MY NEAR FUTURE INTERDISCIPLINARY CONNECTION GOALS
The interdisciplinary connection I would like to foster as my near future goal is by linking the learning to real-world problems faced by friends in other industries. While I can see the potential for this kind of collaboration. I have in the past been put off my the necessary collaboration this would require to utilize their expertise for the benefit of my student’s learning. Now with the rise of social media in educational contexts, digital collaborative tools, student-centered and inquiry based learning, flipped classroom and blended learning environments; this is a possibility I want to be a pioneer of.
While you might at first think this is not relevant to education, in our increasingly connected world we as educators must soon if not already harness this toolkit of connectivity for the benefit of our students. Students need real-world problems. They need life and work experience. We cannot cultivate within students a mature and ready perspective on the wider world they will soon become a part of, nor can we ensure they are ready for it if we don’t first bring that world and those experiences into the classroom. The safe environment of the classroom and the contextual conditions provided by the teacher and sector-related knowledge from the interdisciplinary connections being utilized can give our students the necessary environment in which to grow that experience.By utilizing educational interdisciplinary connections, not just within the education industry e.g. across departments or between schools, but by drawing on our contacts outside our domains and further afield to create relevance and to cultivate engagement within our classrooms (Lacoe Edu, 2014). Interdisciplinary connections removes “artificial divisions among subjects…and enables [students] to more easily understand important concepts and ideas” (Barton et al., 2000, p.54).
Some challenges or implications of this would include the obvious:
- how to link learning in this fashion to the current New Zealand Curriculum.
- Educators need more understanding of the curriculum document.
- We are far too assessment driven and as a result, teachers are shying further and further away from that innovative and real-world relevance learning used to have.
- How do we assess learning in this kind of environment?
- While teaching using interdisciplinary connections not only between departments and schools but into different real-world sectors does not mean students necessarily need to leave the classroom environment to participate, current approved assessment tasks simply do not allow for such scope as they circle around what is termed “instructional motifs” or correlations rather than themes or a real-world problem. Most of the time learning activities such as these are recycled year after year and do not meet the needs of the individuals participating in them that particular year.(Barton et al., 2000, p.55).
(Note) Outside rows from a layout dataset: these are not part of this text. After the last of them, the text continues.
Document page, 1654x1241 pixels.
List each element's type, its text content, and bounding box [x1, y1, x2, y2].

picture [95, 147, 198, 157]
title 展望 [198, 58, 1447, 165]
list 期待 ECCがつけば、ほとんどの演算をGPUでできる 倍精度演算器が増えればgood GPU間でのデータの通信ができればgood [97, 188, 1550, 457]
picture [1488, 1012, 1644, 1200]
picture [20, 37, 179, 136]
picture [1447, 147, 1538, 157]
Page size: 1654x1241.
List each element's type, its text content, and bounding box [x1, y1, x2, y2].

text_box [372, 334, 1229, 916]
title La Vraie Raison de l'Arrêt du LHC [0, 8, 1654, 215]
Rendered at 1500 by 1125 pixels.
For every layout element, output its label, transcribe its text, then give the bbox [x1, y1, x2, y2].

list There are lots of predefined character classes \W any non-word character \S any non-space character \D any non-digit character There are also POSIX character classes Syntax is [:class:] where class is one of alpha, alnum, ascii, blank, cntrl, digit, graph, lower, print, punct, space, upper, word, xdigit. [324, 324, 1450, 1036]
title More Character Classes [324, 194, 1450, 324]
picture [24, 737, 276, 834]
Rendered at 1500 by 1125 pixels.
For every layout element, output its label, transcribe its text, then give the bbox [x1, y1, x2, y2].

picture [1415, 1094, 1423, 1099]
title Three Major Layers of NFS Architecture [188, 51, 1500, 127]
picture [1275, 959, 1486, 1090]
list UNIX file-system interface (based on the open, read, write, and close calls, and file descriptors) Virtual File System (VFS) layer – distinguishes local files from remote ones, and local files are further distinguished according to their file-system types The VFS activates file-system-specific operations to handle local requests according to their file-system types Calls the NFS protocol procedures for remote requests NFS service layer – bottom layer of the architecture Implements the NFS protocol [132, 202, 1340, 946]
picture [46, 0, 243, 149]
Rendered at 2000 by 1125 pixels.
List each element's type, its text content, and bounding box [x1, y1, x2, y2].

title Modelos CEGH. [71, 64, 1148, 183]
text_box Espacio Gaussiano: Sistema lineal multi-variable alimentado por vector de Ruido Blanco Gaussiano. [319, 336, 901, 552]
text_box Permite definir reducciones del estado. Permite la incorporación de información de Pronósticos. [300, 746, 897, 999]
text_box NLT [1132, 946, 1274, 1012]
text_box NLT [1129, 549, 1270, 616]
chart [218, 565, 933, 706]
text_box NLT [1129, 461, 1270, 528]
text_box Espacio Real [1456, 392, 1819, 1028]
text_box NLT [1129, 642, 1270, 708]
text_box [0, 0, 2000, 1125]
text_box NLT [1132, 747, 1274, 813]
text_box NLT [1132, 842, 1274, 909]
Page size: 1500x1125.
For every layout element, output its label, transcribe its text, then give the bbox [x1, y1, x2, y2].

To capitalize on this type of teaching we need to have better ‘ownership of [the[ curriculum” (Barton et al, 2000, p.56).
- Another challenge would be those teachers who have limited contacts across different sectors or who are isolated either geographically or by lack of digital tools in which to collaborate in this regard. As Laura Macleod Mulligan (2015) wrote “it can be difficult to begin or sustain such a partnership” (ACRlog, 2015).
- Lastly, you would need like-minded teachers who are encouraged to de-stagnate their teaching and be open to new opportunities despite the risks involved that they might fail. Barton et al., (2000) says currently teachers are more attuned to activities that “are easy to plan and easy to regulate and manage; in fact, control of the classroom often seems to be the goal of instruction, rather than meaningful student learning” (p.56).
ACRLog. (2015). A Conceptual Model for Interdisciplinary Collaboration. Retrieved from http://acrlog.org/2015/05/14/a-conceptual-model-for-interdisciplinary-collaboration.
Barton, K. C., & Smith, L. A. (2000). Themes or motifs? Aiming for coherence through interdisciplinary outlines. The Reading Teacher, 54(1), 54-63.1.